### Try it
Please give back only the lines below from the one containing "[^21]: Men outnumbered" to the one containing "[^25]: Morgan, pp. 250–70.", each repeated word for word, both ends included.

____

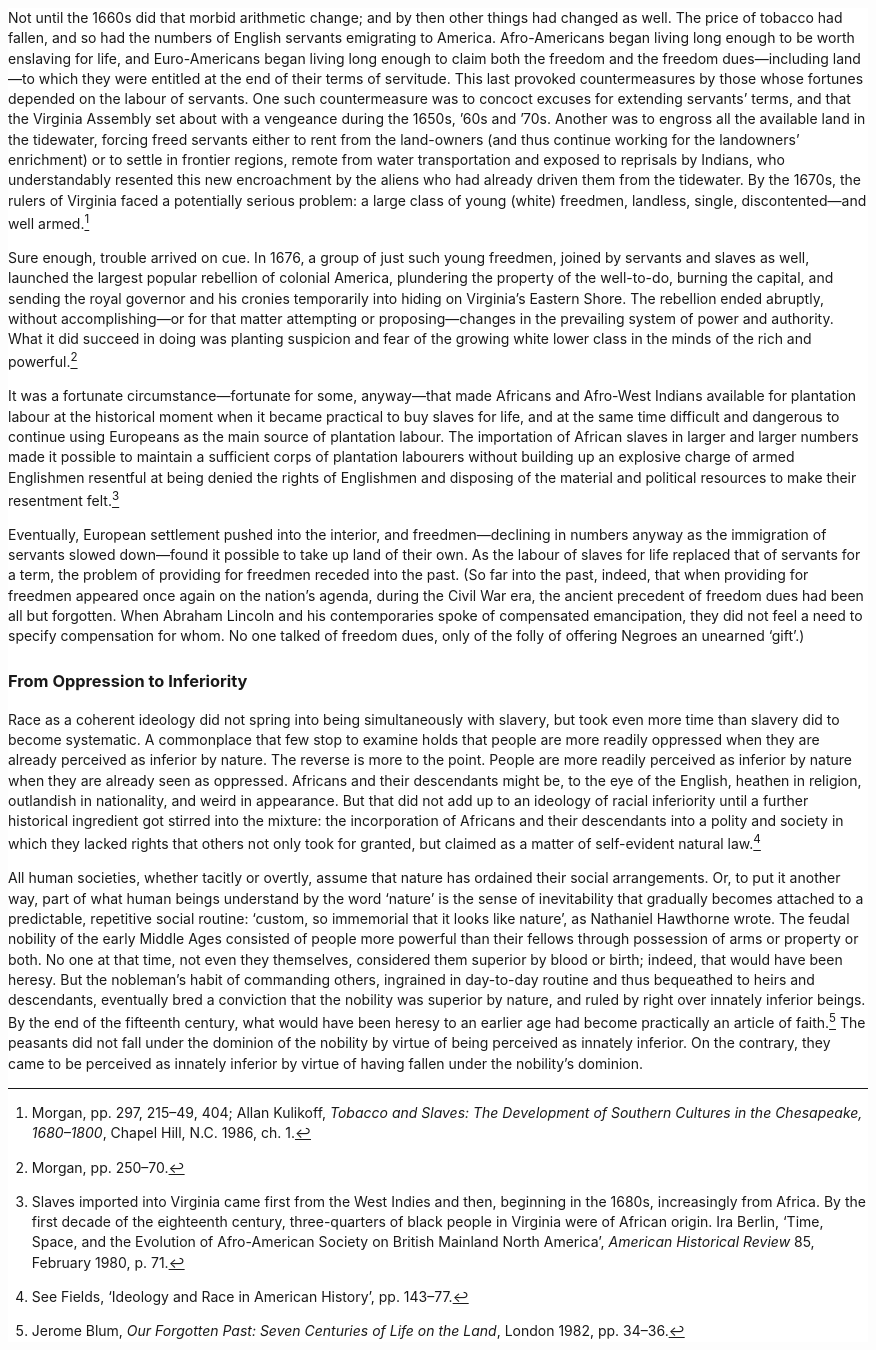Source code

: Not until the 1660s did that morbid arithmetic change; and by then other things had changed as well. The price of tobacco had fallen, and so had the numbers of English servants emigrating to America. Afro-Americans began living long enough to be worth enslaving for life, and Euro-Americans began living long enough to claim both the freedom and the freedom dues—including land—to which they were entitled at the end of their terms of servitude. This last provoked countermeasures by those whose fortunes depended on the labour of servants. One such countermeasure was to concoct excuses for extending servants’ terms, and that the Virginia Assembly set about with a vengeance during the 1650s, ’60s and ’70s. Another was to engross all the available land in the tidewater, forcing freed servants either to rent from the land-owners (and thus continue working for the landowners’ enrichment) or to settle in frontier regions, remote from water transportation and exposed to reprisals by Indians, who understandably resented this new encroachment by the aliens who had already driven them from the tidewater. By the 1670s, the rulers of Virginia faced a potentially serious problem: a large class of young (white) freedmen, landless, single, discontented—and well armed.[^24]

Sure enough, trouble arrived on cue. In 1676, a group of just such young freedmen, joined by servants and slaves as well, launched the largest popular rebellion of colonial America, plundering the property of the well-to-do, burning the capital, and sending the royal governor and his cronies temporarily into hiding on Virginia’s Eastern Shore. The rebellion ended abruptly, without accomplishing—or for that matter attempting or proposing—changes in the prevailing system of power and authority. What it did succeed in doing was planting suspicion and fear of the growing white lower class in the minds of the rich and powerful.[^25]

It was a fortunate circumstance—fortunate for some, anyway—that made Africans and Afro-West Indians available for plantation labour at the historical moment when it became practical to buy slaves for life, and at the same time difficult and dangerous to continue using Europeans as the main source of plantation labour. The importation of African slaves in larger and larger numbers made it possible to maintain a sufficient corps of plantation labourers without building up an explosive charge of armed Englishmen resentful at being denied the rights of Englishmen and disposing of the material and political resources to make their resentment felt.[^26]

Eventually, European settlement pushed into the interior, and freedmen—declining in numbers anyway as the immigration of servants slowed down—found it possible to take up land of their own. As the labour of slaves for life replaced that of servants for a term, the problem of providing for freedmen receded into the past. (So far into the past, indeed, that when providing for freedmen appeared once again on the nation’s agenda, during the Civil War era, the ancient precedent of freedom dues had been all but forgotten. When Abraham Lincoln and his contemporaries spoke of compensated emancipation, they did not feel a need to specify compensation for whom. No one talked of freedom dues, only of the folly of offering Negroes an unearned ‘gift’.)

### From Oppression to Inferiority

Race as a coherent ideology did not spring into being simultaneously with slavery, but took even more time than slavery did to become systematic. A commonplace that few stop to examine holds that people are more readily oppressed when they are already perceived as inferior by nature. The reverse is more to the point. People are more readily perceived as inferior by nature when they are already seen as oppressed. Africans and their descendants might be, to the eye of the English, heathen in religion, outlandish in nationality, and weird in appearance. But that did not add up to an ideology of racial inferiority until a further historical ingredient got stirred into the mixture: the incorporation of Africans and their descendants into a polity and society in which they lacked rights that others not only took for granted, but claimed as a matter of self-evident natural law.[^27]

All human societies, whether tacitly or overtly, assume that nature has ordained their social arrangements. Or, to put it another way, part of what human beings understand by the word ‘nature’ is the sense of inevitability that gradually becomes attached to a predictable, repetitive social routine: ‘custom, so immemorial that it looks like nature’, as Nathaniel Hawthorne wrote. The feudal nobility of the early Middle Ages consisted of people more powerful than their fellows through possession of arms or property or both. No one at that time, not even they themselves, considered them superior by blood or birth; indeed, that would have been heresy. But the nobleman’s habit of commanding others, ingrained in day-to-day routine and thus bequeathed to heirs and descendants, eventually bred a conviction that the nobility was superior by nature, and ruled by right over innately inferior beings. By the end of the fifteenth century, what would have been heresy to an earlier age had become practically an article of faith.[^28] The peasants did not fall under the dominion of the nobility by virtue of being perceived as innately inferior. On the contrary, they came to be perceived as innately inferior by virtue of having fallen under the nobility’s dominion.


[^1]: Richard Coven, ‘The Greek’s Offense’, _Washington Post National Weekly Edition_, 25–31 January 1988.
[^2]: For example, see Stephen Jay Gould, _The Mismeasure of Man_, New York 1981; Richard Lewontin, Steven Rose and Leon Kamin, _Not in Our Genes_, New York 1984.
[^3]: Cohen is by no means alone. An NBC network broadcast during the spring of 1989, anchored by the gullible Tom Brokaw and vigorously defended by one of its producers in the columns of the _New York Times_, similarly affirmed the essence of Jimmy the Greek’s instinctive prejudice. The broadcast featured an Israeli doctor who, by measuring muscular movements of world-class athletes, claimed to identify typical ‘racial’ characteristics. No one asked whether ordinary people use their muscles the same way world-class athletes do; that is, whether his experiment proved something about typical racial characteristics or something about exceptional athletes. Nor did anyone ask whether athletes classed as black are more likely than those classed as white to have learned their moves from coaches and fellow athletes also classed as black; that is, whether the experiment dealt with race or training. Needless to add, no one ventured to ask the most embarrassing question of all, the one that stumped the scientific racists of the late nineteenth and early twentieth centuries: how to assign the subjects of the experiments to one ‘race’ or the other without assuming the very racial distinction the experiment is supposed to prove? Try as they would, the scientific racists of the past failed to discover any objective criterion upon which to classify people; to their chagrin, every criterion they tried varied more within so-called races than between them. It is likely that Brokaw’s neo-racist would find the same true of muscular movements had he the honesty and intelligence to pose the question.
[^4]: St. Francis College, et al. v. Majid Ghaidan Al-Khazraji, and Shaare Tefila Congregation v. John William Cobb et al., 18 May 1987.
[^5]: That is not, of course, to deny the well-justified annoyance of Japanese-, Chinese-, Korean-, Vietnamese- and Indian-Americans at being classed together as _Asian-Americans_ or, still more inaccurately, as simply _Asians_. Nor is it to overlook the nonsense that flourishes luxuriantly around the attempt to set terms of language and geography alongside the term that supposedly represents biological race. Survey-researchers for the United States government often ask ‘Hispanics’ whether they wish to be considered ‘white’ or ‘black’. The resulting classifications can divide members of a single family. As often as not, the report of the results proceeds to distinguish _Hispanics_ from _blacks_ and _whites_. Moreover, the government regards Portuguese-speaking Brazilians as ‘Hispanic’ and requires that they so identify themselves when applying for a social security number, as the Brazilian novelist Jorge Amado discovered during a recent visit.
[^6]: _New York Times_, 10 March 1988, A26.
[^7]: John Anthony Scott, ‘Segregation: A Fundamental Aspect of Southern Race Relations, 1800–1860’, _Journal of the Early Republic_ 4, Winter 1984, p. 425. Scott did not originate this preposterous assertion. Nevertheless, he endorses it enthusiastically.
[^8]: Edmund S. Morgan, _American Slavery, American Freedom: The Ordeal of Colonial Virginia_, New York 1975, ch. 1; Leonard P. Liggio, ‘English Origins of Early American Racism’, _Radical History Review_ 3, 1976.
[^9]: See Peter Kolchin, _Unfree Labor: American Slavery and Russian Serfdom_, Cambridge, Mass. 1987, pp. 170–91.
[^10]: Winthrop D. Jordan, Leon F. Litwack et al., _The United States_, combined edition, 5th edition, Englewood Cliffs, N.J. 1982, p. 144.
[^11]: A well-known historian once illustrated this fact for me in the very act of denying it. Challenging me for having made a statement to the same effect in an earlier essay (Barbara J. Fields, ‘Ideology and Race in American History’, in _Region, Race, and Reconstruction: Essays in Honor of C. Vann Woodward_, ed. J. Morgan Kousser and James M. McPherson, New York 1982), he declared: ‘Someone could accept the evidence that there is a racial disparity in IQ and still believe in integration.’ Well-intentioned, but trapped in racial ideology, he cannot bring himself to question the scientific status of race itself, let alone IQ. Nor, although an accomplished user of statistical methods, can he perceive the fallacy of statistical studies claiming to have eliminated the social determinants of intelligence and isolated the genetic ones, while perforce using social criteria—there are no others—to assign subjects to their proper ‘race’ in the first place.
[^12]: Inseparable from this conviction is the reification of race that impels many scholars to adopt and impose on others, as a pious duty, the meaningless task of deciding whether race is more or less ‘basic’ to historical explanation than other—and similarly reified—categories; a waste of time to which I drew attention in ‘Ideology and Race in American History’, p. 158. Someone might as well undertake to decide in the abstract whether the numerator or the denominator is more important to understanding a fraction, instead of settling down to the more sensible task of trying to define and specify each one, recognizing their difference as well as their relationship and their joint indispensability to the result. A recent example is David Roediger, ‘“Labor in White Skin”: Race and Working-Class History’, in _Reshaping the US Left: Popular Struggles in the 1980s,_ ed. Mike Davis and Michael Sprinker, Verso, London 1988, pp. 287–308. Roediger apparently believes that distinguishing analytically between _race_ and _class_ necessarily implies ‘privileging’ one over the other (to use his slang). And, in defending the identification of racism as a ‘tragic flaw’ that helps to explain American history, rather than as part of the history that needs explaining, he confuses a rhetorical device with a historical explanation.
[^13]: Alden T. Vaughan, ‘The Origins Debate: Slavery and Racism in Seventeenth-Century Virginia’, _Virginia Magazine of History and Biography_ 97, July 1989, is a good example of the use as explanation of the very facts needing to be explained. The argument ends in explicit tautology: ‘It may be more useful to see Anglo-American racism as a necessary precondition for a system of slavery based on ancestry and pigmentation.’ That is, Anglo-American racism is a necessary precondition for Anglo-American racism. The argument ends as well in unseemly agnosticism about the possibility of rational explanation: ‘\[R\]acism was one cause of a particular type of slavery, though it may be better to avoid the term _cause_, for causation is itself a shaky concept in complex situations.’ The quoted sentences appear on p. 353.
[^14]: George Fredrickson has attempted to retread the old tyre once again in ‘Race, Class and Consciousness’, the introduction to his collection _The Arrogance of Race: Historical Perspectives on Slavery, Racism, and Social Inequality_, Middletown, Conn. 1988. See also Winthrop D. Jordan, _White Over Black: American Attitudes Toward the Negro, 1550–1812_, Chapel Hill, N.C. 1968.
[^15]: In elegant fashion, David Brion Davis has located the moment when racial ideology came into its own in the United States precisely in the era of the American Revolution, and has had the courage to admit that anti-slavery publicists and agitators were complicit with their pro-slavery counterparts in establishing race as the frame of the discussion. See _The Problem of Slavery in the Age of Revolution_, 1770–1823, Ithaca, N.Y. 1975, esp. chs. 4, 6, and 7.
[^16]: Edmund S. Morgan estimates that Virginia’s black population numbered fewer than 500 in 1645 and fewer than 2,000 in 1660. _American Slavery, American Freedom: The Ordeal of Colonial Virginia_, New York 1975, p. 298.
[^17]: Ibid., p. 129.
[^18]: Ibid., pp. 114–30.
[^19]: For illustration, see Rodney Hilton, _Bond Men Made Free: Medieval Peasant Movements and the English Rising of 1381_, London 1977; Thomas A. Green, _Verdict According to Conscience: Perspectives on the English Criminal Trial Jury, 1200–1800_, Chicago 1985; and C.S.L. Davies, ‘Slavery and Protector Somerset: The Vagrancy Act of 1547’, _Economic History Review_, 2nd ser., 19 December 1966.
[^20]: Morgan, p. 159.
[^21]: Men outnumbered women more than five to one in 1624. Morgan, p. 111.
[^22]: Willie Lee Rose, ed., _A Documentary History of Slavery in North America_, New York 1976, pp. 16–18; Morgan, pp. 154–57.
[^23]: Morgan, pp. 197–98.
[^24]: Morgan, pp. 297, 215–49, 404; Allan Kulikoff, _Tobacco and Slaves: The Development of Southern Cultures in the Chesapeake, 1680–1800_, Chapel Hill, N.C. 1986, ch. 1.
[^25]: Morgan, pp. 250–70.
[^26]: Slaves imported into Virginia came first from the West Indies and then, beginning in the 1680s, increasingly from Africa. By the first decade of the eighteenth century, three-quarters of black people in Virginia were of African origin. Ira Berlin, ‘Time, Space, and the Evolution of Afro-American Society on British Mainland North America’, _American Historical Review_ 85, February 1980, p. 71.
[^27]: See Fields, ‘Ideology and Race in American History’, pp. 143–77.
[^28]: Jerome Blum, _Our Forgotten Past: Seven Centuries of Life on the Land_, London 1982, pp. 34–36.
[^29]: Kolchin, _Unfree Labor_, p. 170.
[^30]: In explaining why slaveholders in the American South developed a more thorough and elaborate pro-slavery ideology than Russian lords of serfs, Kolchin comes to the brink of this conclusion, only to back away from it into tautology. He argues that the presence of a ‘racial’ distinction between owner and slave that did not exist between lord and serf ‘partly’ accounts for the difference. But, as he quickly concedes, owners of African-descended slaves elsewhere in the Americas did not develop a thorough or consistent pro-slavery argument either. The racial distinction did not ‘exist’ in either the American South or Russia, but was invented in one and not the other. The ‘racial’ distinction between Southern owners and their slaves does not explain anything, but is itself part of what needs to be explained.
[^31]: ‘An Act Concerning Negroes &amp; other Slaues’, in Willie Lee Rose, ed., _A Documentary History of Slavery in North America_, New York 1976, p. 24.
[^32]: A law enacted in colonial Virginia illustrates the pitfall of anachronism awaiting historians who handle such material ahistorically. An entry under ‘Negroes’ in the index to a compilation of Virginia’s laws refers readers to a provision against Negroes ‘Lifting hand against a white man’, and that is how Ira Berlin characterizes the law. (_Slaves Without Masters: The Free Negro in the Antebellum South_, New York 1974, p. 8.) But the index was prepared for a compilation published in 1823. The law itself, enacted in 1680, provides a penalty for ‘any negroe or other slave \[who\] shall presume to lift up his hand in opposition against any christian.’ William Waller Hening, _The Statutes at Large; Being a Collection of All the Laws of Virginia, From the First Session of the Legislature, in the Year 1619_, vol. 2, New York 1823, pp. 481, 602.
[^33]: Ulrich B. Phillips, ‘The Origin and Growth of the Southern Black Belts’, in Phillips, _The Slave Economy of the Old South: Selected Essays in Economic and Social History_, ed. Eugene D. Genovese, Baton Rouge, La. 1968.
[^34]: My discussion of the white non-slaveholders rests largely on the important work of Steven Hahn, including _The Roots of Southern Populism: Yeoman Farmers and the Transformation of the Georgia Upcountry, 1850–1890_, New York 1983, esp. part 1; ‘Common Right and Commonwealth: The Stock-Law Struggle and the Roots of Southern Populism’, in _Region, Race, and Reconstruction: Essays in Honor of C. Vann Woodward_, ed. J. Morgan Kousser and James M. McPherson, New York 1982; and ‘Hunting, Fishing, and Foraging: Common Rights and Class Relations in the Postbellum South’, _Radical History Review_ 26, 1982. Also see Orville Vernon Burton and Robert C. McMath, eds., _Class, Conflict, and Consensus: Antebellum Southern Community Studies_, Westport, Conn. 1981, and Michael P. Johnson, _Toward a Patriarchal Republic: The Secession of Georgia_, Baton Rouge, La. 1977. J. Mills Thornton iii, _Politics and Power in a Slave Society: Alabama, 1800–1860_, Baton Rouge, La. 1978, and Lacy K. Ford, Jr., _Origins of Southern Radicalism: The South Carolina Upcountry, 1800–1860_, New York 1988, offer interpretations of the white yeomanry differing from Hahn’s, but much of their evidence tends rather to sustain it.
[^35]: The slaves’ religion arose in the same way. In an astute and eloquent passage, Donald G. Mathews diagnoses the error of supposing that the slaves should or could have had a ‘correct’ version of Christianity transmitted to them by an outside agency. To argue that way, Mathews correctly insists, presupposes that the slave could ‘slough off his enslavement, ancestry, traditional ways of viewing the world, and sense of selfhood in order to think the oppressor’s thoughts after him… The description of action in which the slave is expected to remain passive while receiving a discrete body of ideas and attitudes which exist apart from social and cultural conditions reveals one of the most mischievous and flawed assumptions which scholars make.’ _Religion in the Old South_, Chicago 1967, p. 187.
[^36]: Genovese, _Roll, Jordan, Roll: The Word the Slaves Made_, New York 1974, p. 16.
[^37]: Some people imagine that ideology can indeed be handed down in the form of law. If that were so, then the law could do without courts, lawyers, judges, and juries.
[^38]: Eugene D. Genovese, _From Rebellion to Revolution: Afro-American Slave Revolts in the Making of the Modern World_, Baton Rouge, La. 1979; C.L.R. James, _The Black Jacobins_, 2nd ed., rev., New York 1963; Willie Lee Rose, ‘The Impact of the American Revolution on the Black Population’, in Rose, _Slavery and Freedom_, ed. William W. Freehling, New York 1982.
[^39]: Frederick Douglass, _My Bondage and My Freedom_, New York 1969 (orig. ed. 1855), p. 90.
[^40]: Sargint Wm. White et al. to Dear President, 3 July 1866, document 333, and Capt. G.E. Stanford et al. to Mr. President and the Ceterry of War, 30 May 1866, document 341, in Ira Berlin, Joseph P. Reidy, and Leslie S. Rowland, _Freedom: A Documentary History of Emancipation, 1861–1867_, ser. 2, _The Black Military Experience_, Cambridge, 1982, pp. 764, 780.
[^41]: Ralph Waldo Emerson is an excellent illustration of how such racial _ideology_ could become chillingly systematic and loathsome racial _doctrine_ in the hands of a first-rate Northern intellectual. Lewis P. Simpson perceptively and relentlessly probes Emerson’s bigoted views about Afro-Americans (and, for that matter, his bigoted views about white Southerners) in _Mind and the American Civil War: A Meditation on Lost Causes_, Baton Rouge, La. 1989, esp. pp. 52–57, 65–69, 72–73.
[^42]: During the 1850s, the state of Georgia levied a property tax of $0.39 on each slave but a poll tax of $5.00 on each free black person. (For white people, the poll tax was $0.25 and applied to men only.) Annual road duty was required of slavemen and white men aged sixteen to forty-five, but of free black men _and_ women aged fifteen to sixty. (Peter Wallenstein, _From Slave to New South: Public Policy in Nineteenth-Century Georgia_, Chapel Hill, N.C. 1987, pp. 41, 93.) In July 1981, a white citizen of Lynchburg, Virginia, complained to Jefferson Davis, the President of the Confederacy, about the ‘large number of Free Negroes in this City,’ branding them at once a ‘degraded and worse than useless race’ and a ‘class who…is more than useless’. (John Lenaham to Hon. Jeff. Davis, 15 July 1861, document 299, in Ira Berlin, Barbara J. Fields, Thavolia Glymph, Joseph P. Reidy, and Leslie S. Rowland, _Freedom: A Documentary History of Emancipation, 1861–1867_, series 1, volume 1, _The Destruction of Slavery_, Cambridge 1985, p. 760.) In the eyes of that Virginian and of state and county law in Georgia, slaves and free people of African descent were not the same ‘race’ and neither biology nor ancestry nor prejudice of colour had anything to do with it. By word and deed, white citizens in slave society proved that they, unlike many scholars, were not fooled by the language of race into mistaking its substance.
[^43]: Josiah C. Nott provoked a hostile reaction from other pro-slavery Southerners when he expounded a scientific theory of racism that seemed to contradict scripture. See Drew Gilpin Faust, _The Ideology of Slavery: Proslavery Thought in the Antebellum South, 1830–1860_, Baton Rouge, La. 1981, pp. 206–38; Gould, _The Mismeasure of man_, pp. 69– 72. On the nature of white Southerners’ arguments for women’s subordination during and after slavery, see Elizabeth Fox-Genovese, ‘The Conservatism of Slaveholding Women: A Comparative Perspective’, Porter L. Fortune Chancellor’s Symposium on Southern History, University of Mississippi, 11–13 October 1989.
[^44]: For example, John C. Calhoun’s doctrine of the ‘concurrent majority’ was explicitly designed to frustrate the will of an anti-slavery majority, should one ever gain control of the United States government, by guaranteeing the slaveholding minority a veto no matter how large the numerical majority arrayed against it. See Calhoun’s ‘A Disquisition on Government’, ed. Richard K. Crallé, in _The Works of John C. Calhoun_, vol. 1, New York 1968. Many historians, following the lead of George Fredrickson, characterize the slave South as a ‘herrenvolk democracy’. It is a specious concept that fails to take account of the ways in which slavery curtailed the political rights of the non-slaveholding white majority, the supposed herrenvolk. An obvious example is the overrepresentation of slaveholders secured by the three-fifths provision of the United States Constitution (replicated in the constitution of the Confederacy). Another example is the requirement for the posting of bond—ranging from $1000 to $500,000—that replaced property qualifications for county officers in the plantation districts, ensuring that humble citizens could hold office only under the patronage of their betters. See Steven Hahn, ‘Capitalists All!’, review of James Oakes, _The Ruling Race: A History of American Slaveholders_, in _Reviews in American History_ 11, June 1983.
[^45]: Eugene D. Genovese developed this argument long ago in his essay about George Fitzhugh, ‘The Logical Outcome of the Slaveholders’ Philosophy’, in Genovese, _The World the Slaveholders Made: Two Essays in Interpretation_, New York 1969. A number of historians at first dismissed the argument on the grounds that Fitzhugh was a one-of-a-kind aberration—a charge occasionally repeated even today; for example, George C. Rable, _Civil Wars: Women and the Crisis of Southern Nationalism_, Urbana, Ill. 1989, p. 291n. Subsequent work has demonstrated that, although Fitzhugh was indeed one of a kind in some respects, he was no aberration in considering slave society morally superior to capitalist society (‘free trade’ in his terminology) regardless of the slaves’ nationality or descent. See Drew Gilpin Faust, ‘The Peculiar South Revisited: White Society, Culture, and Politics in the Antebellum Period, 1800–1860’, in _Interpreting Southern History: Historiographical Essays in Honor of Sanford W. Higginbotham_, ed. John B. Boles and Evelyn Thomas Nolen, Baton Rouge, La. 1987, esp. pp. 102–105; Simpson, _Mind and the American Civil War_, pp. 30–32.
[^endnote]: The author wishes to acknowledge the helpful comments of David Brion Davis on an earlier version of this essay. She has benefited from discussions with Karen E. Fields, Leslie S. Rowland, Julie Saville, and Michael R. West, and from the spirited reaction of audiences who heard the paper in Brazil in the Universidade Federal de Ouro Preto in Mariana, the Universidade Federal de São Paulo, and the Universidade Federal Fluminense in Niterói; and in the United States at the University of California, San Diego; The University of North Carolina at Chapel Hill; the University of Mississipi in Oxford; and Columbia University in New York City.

____

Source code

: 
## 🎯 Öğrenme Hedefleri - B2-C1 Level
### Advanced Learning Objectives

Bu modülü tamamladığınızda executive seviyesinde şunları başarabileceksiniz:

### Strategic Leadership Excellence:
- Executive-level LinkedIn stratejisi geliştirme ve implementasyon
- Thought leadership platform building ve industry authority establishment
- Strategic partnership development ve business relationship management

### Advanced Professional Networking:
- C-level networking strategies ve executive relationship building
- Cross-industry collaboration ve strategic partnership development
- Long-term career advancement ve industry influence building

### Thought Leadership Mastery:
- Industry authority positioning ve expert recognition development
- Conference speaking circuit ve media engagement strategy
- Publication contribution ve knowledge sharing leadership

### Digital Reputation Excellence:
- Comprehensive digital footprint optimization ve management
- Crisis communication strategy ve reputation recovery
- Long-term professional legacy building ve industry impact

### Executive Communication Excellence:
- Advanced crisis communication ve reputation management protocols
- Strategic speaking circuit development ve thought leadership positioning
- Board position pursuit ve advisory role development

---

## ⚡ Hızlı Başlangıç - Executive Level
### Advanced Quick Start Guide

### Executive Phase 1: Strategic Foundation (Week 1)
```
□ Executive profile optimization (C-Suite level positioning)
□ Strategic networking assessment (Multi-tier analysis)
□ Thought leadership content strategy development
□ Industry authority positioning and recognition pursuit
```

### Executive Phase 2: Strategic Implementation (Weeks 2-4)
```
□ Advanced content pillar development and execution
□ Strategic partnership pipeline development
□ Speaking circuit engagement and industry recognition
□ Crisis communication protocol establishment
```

____

### Solution
[^21]: Men outnumbered women more than five to one in 1624. Morgan, p. 111.
[^22]: Willie Lee Rose, ed., _A Documentary History of Slavery in North America_, New York 1976, pp. 16–18; Morgan, pp. 154–57.
[^23]: Morgan, pp. 197–98.
[^24]: Morgan, pp. 297, 215–49, 404; Allan Kulikoff, _Tobacco and Slaves: The Development of Southern Cultures in the Chesapeake, 1680–1800_, Chapel Hill, N.C. 1986, ch. 1.
[^25]: Morgan, pp. 250–70.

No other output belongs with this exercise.